I’ll never forget my first time on stage doing standup comedy. I was nervous, sweaty and excited. I actually didn’t do that badly – I got laughs throughout my set.

But I wasn’t myself up there.

It takes a lot of shows to be completely comfortable on stage, to really be yourself. I had a slight advantage though – when I started doing standup 9 years ago, I had already been entertaining live audiences as an MC/DJ for 7 years. I already knew how to address a crowd and handle a microphone, and to this day, I still can’t watch that first set back without cringing and leaving the room (no, it’s not going to be posted anywhere, anytime soon).

I have since found my voice and am truly myself on stage, which is really wonderful!

Of course, it took 7 years, a divorce, another marriage, a child and a break from comedy to do it, but nobody’s perfect, right?

What do comedians talk about? In short, our life. If things are going well, we sometimes have trouble because the comedian shouldn’t be winning, right?

You’re supposed to laugh at our pain.

I distinctly remember the evolution of finding my voice. I started off making fun of myself. Haha! Metrosexual, people think I’m gay, hilarious! (Like I said, I got laughs, but still. I didn’t feel genuine)

From there it evolved to anger (I was in a horrible marriage, and that’s what came out). In truth, some of the material that was written during that time is both shocking and hilarious to me. How my ex didn’t kill me in my sleep, I’ll never know… For a sample, go here.

After the divorce, the anger went away and I really started to find my voice (basically, I let my opinions come out, unadulterated). I was performing a lot and started doing road gigs. It was awesome. I really felt complete – I just had no idea that my life was nowhere near complete.
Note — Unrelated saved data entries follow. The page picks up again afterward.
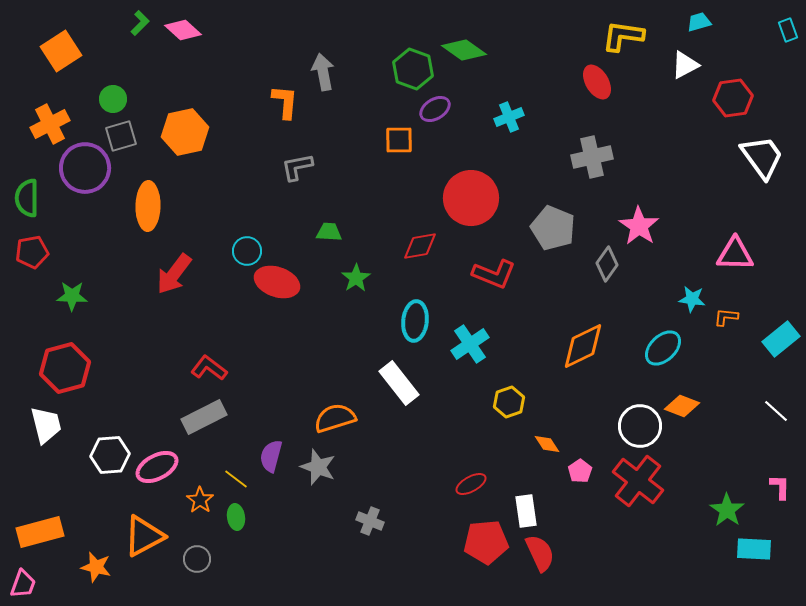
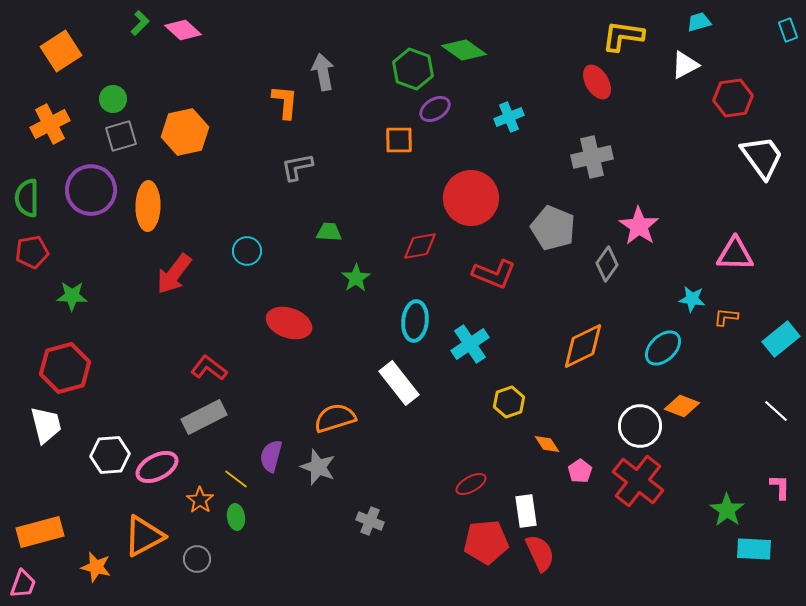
purple circle at (85, 168): moved 6 px right, 22 px down
red ellipse at (277, 282): moved 12 px right, 41 px down
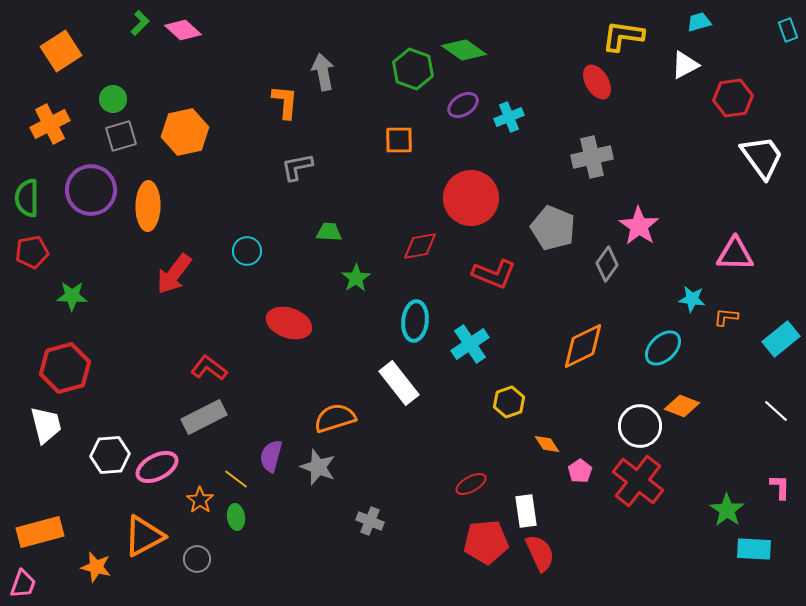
purple ellipse at (435, 109): moved 28 px right, 4 px up
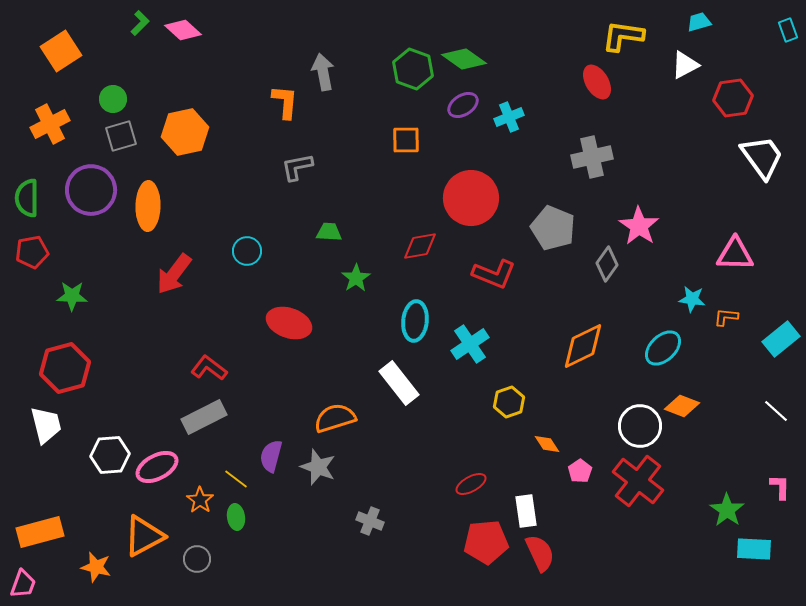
green diamond at (464, 50): moved 9 px down
orange square at (399, 140): moved 7 px right
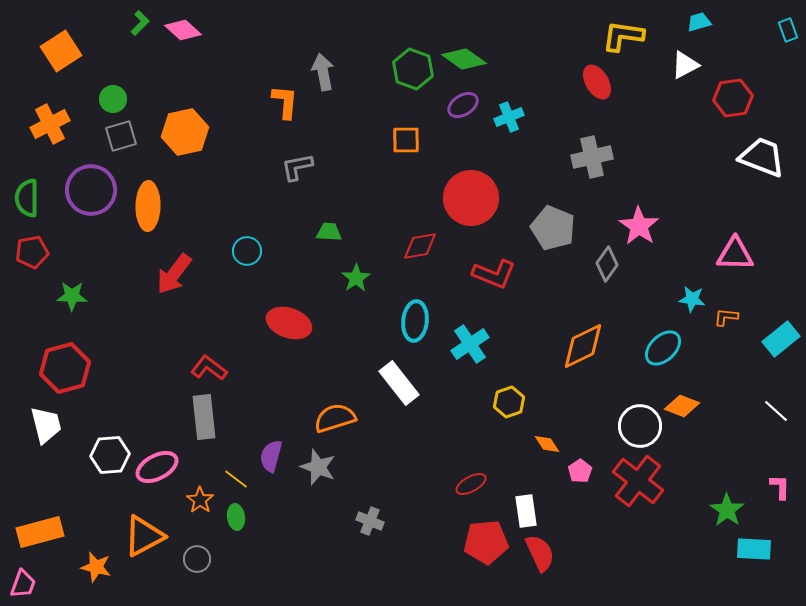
white trapezoid at (762, 157): rotated 33 degrees counterclockwise
gray rectangle at (204, 417): rotated 69 degrees counterclockwise
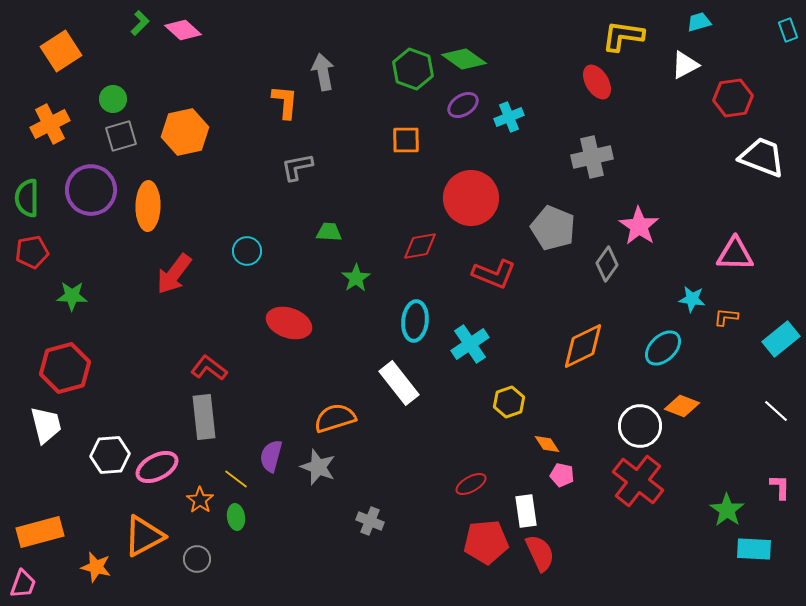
pink pentagon at (580, 471): moved 18 px left, 4 px down; rotated 25 degrees counterclockwise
And then I met Cherise. That’s when life really took a turn for the best and my material seemed to go back to being sort of generic (to me, at least). Of course, this was because I was so happy, I didn’t even care to get up on stage. There. I said it.

Love does conquer all.

I continued to perform, of course, just not with the intensity I once had. I talked about yoga, and relationships – I never went too deep or poignant, but I was still somewhat relatable. Oh, and I also started working clean (no swearing, nothing vulgar).

And then Jacob came. Marrying Cherise is the best thing I have ever done. Having Jacob is the best thing we’ve ever done.
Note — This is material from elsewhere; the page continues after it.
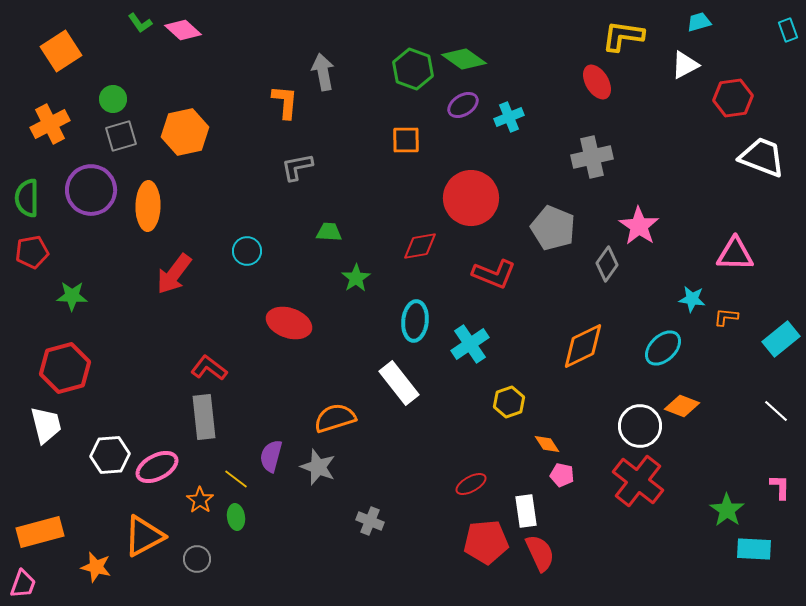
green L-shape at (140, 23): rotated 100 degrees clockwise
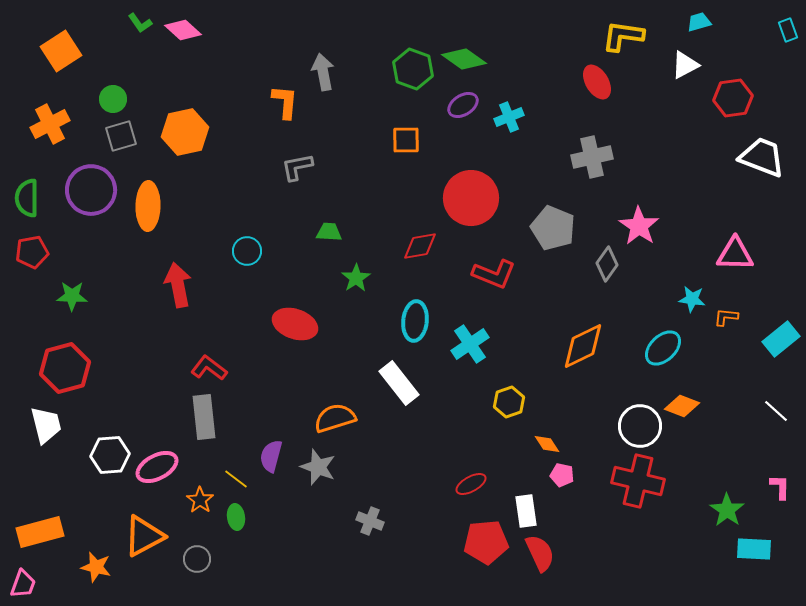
red arrow at (174, 274): moved 4 px right, 11 px down; rotated 132 degrees clockwise
red ellipse at (289, 323): moved 6 px right, 1 px down
red cross at (638, 481): rotated 24 degrees counterclockwise
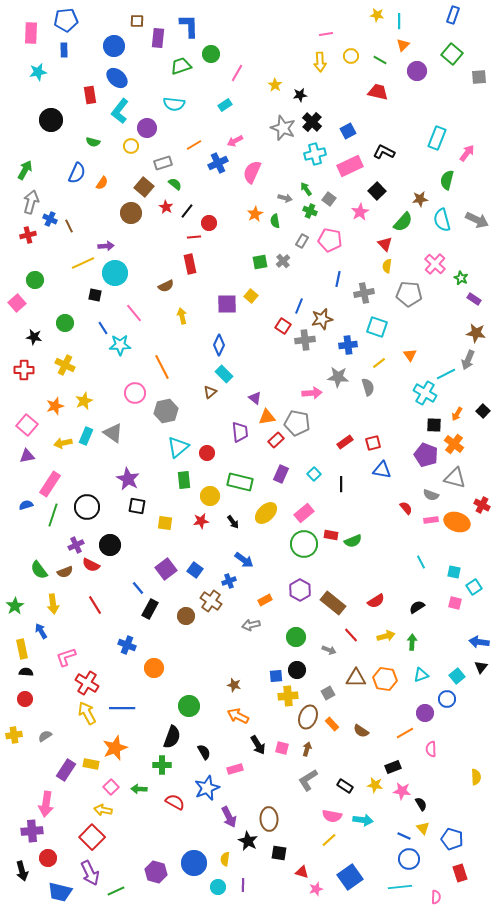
That’s when I took time off. A whole year and a half. I went from between 7 and 11 shows/week, to performing 8 times from when Jacob was born until he was about 18 months old.

That’s a lot of time off.

But you know what? I came back better (in my opinion, anyway). I don’t care so much anymore about what people think, or how things are received. When I’m on stage or off stage, you get the same person (essentially).

It’s the material now.

My life is all about being a husband and a father (the parts that really matter, anyway), so, naturally, that’s what I talk about. If you have kids, I’m hilarious. No, really, I am. If you don’t, well, that can be a different story. And that’s what I’m trying to reconcile.

You see, the people who usually come to comedy shows aren’t parents. The parents are at home passed out on the couch. Or maybe, if they have a nanny, they went out to a nice dinner and a movie.
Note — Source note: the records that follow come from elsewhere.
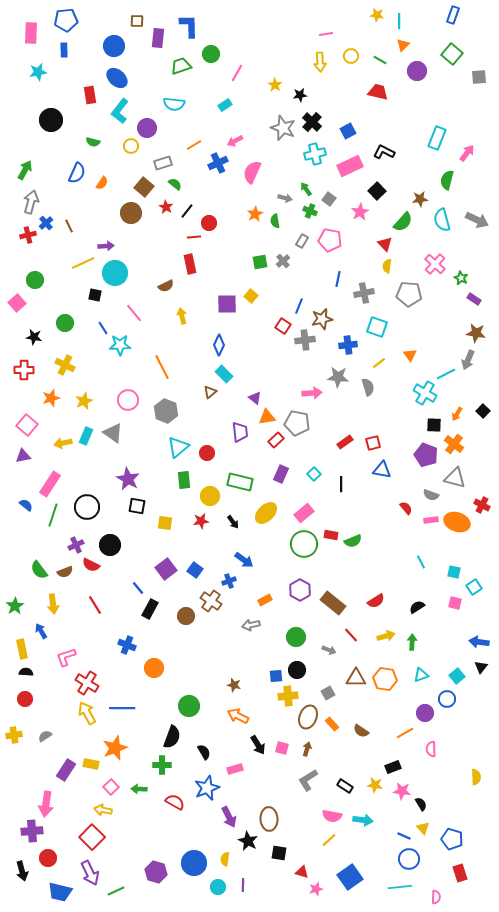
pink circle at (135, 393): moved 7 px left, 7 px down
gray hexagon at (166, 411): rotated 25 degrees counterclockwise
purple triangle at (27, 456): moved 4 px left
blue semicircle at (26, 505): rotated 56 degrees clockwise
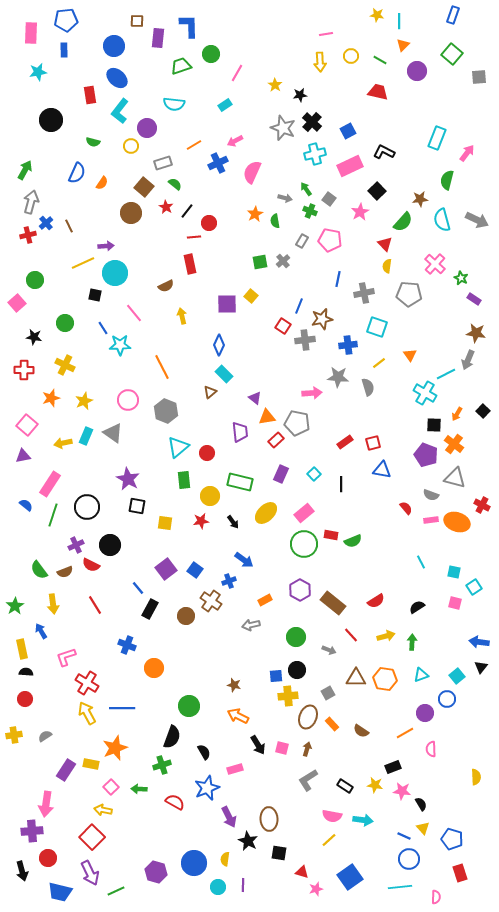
green cross at (162, 765): rotated 18 degrees counterclockwise
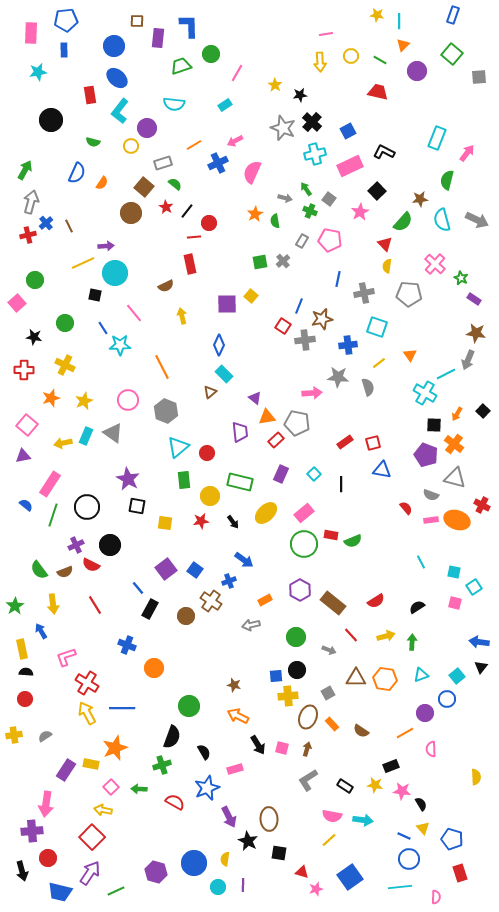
orange ellipse at (457, 522): moved 2 px up
black rectangle at (393, 767): moved 2 px left, 1 px up
purple arrow at (90, 873): rotated 120 degrees counterclockwise
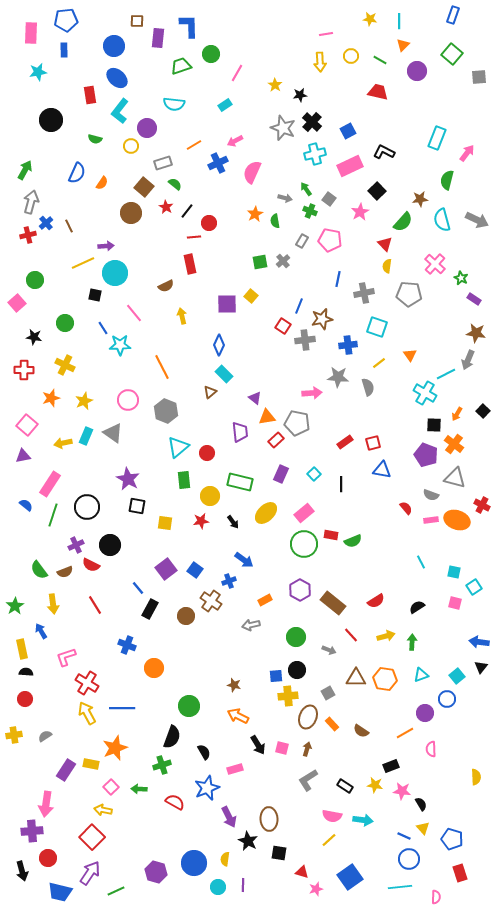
yellow star at (377, 15): moved 7 px left, 4 px down
green semicircle at (93, 142): moved 2 px right, 3 px up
No. The people who come to shows are mostly single people on dates. Occasionally, some married couples come out too, which is nice.

(I’m generalizing here)

And that’s what I’m working on.

After all, it’s my job to make my experiences relatable to you even if you have no clue what the hell I’m talking about…

Just like being a dad.

Which, by the way, is like taking care of a drunk amnesiac on speed, who hates naps.